Pahalı olmasına rağmen fuel-oil neden kullanıldı?

Bunu zorunlu olarak kullandılar. TEİAŞ kullandı tabii, özel sektörde yok bu. Öyle olunca da burada elektriğin karşılanması yüzde 1,95'de fuil ve motorinden oldu. En çok dikkati çeken o. Yenilenebilir de biraz artış oldu. Yeni gelen santrallar var. Onlar tabii mevsim artışlarındaki rüzgarın yoğun olması, güneşli havanın fazla olması yenilenebilir enerjinin payını artıyor. 

Yenilenebilir geçen yıl yüzde 18,90 büyürken, bu yıl o pay yüzde 20,47'ye çıktı. Geçen yıl hidrolik payı yüzde 21,75 iken bu yıl yüzde 26,82'ye çıkmış. Doğal gazın payı geçen yıl 27,35 iken bu yıl 19,62'ye düştü. Bu pahalı olan elektrik üretimi ne kadar aşağı düşerse son gelen maliyeti azaltıyor. Diyeceksiniz buna rağmen fiyatlar artıyor ama artış sebebi sadece yakıt maliyetleri değil kur farkları ve kurun anormal şekilde yükselmesi.

Enerji yönetimi suyu gelecek ayları da dikkate alarak mı kullanıyor?

Evet, hidroliği şu anda çok kontrollü kullanıyorlar. Bundan sonra su geliri olmaz, terse döndü artık. Aşağı doğru iner. Bu sene de benim tahminim yıllık yüzde 75 civarında su gelecek. Ama geçen yıl oluşan açığı karşılayamazlar. O açığın kapanması zor, çok dikkatli kullanmaları gerekiyor çünkü önümüzdeki temmuz ve ağustosta aşırı sıcaklık yaşanırsa birtakım su buharlaşma yoluyla kaybolacak. Turizmde hareketlilik olursa klima yükü daha da artacak, suları daha fazla kullanırsanız doğal gazı kullanma ihtimaliniz de artacak. Hepsi birbirine bağlı şeyler. Talepte daralma olduğu için, talepteki daralma idareyi kurtarıyor. İyi bir şey değil ama dengeliyor.

Dünyada iklim krizi yaşanırken, Türkiye'de kuraklık kapıda diyebilir miyiz?

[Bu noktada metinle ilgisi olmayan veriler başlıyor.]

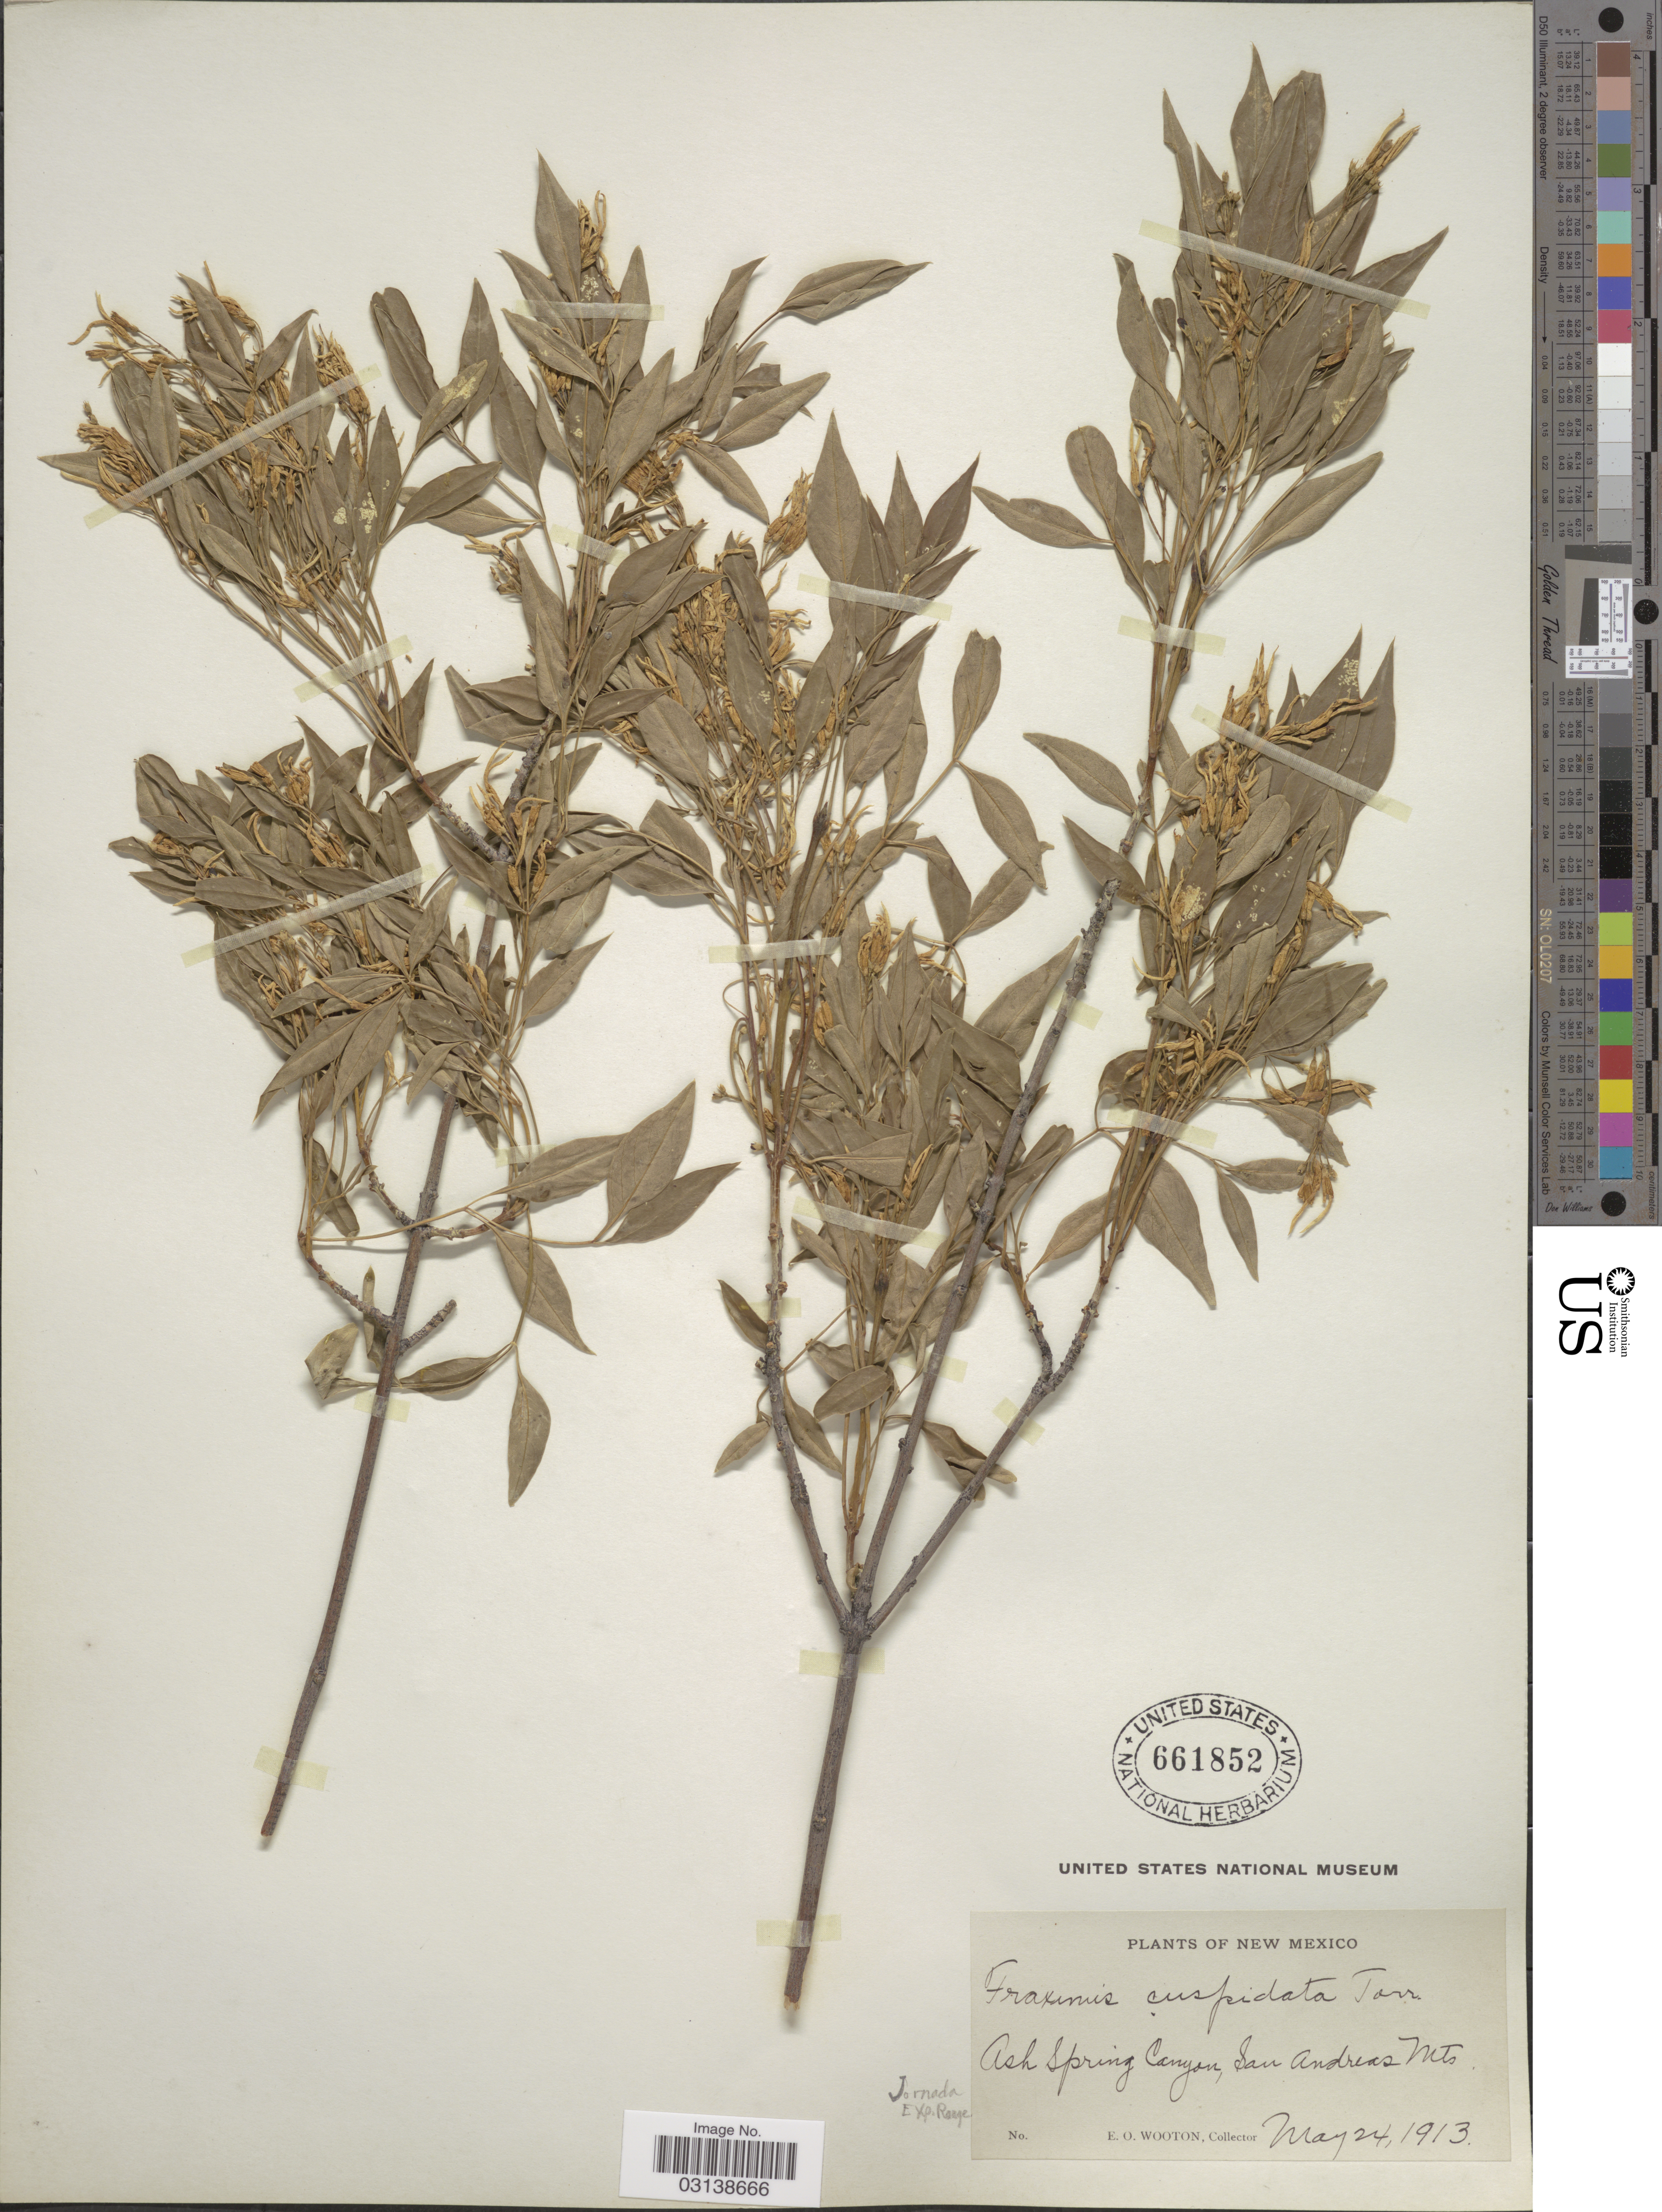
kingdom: Plantae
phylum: Tracheophyta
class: Magnoliopsida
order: Lamiales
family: Oleaceae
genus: Fraxinus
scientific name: Fraxinus cuspidata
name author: Torr.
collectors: E. O. Wooton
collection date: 1913-05-24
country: United States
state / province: New Mexico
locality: Ash Spring Canyon, San Andreas Mts. Jornada Exp. Range.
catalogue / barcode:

Türkiye'de bir eğri vardır sürekli değişir. Birkaç senede bir kuraklık olur ancak dünyada da bir iklim krizi var. Bu artık bizi de doğrudan etkiliyor. Haritalara bakarsanız ileride çölleşecek topraklardan birisi Türkiye olarak görünüyor. Çok önem vermek gerekir. Bizim Keban Havzası'nı çok iyi korumamız lazım, o bölgedeki sular gelecek için son derece önemli. Belki İstanbul'a kadar su götüreceğiz. Dünyanın gidişatını düşündüğümüz zaman böyle bir durumun yaşanması yüksek oranda görünüyor. Zaten bu birtakım savaşlar, su savaşı...Buradaki kaynaklar önemli. Artık Türkiye'nin batı tarafında sular yok olmaya başladı. Bazı göller kurudu gitti.

Üç tarafı denizlerle çevrili bir ülke...

Kuraklığın en büyük sebebi, her yıl binlerce dönüm arazi yakılırsa, ağaçlar yok edilirse oraya yağmur yağmaz. Bir kere ağaçlandırmaya çok önem vermeniz lazım. Sırf beton ekonomisi için ormanları yok ederek bu işi çözemezsiniz. Daha da berbat edersiniz. Ağaç olmayan bölgeye yağmur yağmaz, yağarsa da felaket yağar. Biz ilkokulda tarım dersi gördük, şimdi hiçbir yerde tarım dersi yok. Çünkü eğitimi rezil etmek için ellerinden geleni yapıyorlar. Bu konular çok önemli ciddi konular.